Le centenaire du Devoir aura servi et nui à l’effort de Mario Cardinal pour redonner sens et consistance au mythe Henri Bourassa. La synchronisation de l’anniversaire et du livre a certes donné du relief à cet indispensable bouquin, mais elle aura contraint l’auteur et l’éditeur à en précipiter la parution. Déjà existait un écueil : autant surabondent les gloses sur Le Devoir, autant s’avère évanescente l’information concernant Bourassa et son parcours intime. Le mérite de Mario Cardinal s’en trouve accru. Sérieux et nuancé, le bouquin confesse d’ailleurs ses limites : « Ce livre n’a pas de prétentions historiques ».

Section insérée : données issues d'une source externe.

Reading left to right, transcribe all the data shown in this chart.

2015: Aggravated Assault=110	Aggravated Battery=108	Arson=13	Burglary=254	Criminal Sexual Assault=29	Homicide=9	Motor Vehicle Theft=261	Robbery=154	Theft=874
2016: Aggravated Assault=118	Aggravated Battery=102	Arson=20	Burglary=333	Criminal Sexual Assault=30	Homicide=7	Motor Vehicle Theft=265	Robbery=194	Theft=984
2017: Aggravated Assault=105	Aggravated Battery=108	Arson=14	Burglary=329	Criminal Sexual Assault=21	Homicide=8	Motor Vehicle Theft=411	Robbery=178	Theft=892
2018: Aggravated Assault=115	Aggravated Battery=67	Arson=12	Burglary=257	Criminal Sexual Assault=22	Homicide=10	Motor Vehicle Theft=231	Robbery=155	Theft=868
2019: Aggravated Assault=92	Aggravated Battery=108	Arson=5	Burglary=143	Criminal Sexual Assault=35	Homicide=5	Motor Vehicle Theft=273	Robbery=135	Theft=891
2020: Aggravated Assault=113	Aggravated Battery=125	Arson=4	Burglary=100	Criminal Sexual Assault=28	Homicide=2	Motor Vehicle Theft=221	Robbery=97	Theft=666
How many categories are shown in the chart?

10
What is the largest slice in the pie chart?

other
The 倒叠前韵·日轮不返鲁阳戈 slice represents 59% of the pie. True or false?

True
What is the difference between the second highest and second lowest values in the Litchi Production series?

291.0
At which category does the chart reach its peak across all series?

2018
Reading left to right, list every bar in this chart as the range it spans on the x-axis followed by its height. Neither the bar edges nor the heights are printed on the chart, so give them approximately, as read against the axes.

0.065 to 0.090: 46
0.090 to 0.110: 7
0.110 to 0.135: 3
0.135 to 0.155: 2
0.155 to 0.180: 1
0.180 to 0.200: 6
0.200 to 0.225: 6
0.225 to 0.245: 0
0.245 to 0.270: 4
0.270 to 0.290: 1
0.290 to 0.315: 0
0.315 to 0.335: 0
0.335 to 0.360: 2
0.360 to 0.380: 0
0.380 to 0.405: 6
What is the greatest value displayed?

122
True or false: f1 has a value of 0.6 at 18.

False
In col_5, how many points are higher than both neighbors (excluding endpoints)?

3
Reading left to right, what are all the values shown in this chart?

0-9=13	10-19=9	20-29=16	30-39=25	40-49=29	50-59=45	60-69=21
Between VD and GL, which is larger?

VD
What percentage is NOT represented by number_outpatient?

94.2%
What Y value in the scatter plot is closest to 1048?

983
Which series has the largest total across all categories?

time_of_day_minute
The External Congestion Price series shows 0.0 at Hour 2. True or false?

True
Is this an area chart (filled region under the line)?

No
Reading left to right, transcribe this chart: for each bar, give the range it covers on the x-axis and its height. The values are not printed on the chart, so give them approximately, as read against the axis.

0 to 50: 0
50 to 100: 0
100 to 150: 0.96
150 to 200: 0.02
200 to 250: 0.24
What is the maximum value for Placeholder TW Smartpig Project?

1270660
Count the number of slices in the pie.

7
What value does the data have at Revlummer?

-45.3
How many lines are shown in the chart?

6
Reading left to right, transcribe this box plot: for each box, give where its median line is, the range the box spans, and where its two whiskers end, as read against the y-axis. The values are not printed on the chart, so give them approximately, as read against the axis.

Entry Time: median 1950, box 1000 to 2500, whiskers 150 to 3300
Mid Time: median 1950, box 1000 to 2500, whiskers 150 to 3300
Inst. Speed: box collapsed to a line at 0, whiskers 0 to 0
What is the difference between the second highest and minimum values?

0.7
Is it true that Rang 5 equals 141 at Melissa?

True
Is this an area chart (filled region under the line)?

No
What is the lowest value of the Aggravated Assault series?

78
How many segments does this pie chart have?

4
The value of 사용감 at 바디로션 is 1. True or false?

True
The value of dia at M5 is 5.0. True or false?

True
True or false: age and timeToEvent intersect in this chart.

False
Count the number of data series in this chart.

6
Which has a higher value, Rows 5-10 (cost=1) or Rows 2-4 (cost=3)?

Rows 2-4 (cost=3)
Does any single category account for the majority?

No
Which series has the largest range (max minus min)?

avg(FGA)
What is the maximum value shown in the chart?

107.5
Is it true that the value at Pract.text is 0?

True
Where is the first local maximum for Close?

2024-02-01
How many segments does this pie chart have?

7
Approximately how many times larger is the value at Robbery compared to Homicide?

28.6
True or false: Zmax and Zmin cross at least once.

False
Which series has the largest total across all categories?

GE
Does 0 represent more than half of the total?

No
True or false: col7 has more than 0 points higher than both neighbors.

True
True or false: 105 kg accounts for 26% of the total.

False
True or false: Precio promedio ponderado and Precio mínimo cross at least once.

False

Cardinal met l’accent sur l’ombrageuse liberté de Bourassa. Il admire Laurier sans lui être asservi. S’il noue telle alliance circonstancielle, Bourassa recouvre à l’instant de son choix son incompressible marge de manœuvre. Seule limite, mais elle est de taille, une docilité aussi aveugle que la foi du charbonnier dès que tonne l’évêque de Rome. Bourassa se taira plutôt que d’entrer en conflit avec Pie X et, plus encore, avec Pie XI. Cardinal multiplie les approximations pour cerner ce qui, chez Bourassa, tient du rigorisme, de la stricte observance, de l’ultramontanisme et du scrupule. Bourassa pratique, en effet, un césaro-papisme qui soumet son journalisme aux volontés vaticanes. Quand Pie XI lui sert une semonce d’une heure, Bourassa répudie toute idée de « nationalisme immodéré ».
Par l’énumération des « combats » menés par Bourassa, Cardinal prouve d’un coup la fabuleuse polyvalence de l’éditorialiste et son instinct belliqueux. Guerres impériales, loi sur la marine, colonisation, batailles de l’Ouest, de l’Ontario et de Providence, tout y passe. Privilégier les thèmes comporte une rançon : la chronologie disparaît et l’unité de pensée vacille. Moins pressé par le temps, Cardinal aurait peut-être lié plus intimement les combats à un faisceau de convictions. En présentant certains enjeux sous forme de dialogues, Cardinal retrouve cependant les charnières de la réflexion. Un index, facile à créer, aurait réduit encore les inconvénients d’une structure thématique.
Il faut souhaiter que Cardinal garde ouvert ce chantier et qu’il intègre les 22 ans consacrés au Devoir par Bourassa (1910-1932) aux 84 ans de vie du pamphlétaire.